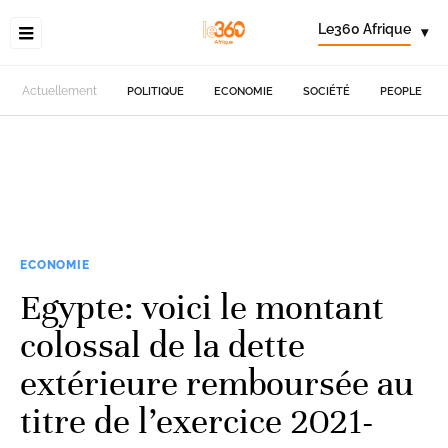
Le360 Afrique
▾
Actuellement
POLITIQUE
ECONOMIE
SOCIÉTÉ
PEOPLE
ECONOMIE
Egypte: voici le montant
colossal de la dette
extérieure remboursée au
titre de l’exercice 2021-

→ **Requirement**
For this exercise, give the listing again exactly as written, with the pictures omitted.

→ **Task solution**
Le360 Afrique
▾
Actuellement
POLITIQUE
ECONOMIE
SOCIÉTÉ
PEOPLE
ECONOMIE
Egypte: voici le montant
colossal de la dette
extérieure remboursée au
titre de l’exercice 2021-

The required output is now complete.